It looks like this is a clear example of "what you need" (24" blower for such a big driveway), vs "what you want" (some of us with much smaller driveways and 28", 30", 32" and even 36" blowers).

:icon-hgtg:


----------



## RedOctobyr (Mar 2, 2014)

knux2xs, at least it's a powerful machine, that must help. Hopefully you can maintain a decent ground speed. 

hsblowersfan, good point  I have a 24" 10hp (318cc), and a *much* smaller driveway. And I still like having 10hp, up from my previous 24" 8hp. I could absolutely do it with a smaller/less-powerful machine, but this helps save me some time. I kind of like the narrow bucket, I have more power-per-foot of bucket width (good for EOD), and a wider bucket probably still wouldn't save me a pass. The narrower machine fits more easily in the garage, too. 

I confess to falling into the 2nd category; if I had a 200 yard driveway, I'd be looking for something bigger than what I have now. But mine could certainly do it. It's just a question of how long you're willing to spend on the task. 

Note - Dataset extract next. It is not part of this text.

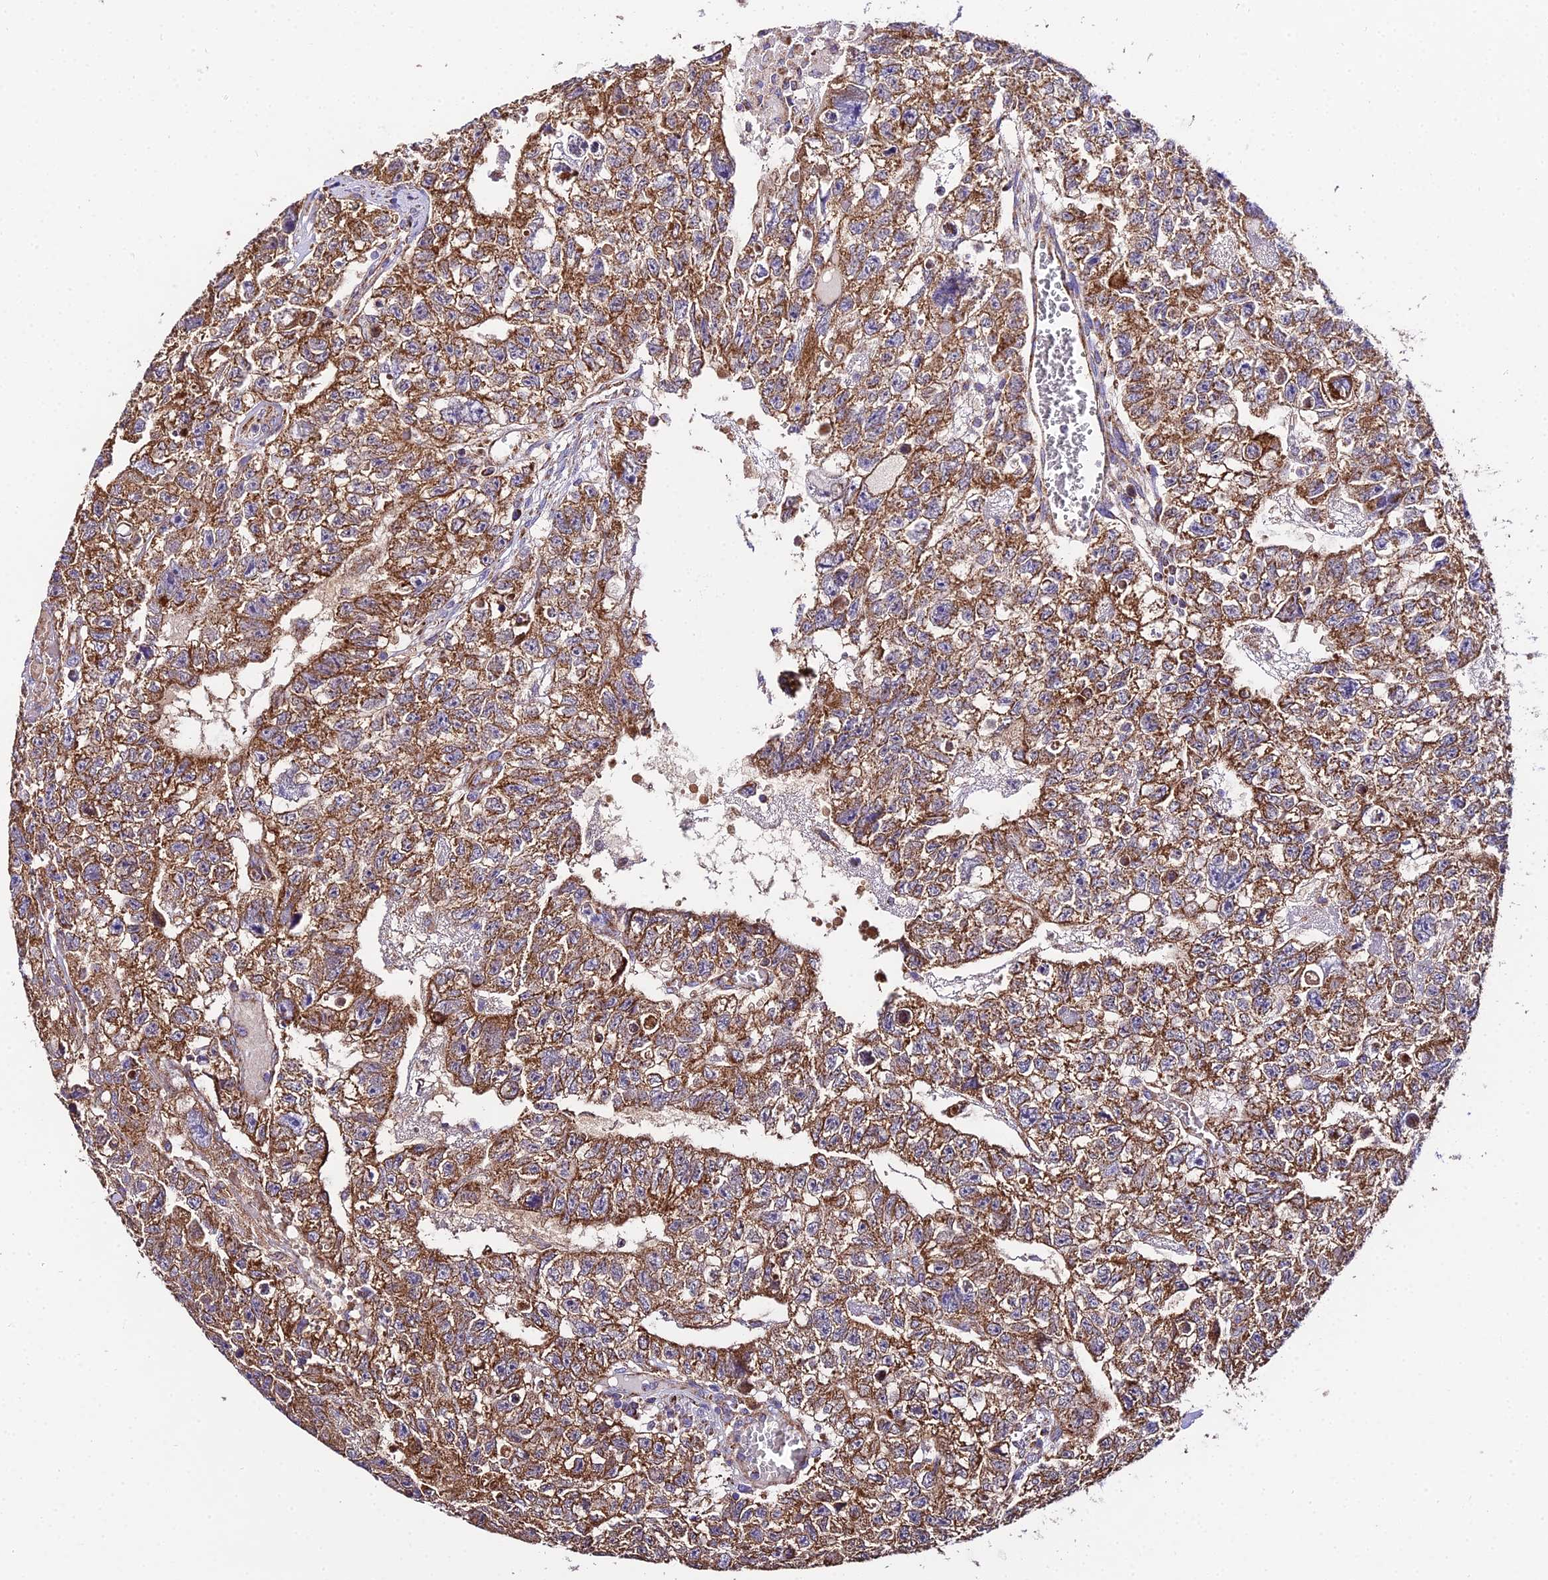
{"staining": {"intensity": "moderate", "quantity": ">75%", "location": "cytoplasmic/membranous"}, "tissue": "testis cancer", "cell_type": "Tumor cells", "image_type": "cancer", "snomed": [{"axis": "morphology", "description": "Carcinoma, Embryonal, NOS"}, {"axis": "topography", "description": "Testis"}], "caption": "IHC micrograph of neoplastic tissue: human testis cancer stained using immunohistochemistry (IHC) demonstrates medium levels of moderate protein expression localized specifically in the cytoplasmic/membranous of tumor cells, appearing as a cytoplasmic/membranous brown color.", "gene": "OCIAD1", "patient": {"sex": "male", "age": 26}}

You can mow a 2-acre yard with a push-mower if you want to, but I don't have the patience for that 

At least, like you said, that part of the driveway is straightforward to clear. I spend a good % of my time clearing the "awkward" area of my driveway by the garage. The straight section is at least more efficient to clear.


----------



## guilateen02 (Nov 23, 2014)

I will never name any of mine. I own too many and don't want to risk blurting out the wrong name,in the heat of the moment. Guaranteed to be shut down cold.


----------



## Pythons37 (Nov 9, 2012)

This guy named his Troy Bilt.

https://nh.craigslist.org/grd/5477521596.html


----------



## Cardo111 (Feb 16, 2015)

"One hit wonder". That is really all I got to use her this year. We had one 16 inch storm and a few dustings this winter. Tomorrow it will be 70°F here, I think it is fair to say that spring has come early this year.


----------



## nwcove (Mar 2, 2015)

Pythons37 said:


> This guy named his Troy Bilt.
> 
> https://nh.craigslist.org/grd/5477521596.html


i may now have to re-name my trusty " orange crush" to "troy bilt powershift"....just because !


----------



## sodbuster (Feb 24, 2016)

detdrbuzzard said:


> I can't recall naming any machine I've owned, ok maybe the vette I named it head ach



I named my boat.

For Sale

The tracked 13hp blower..........
"Snowzilla"


----------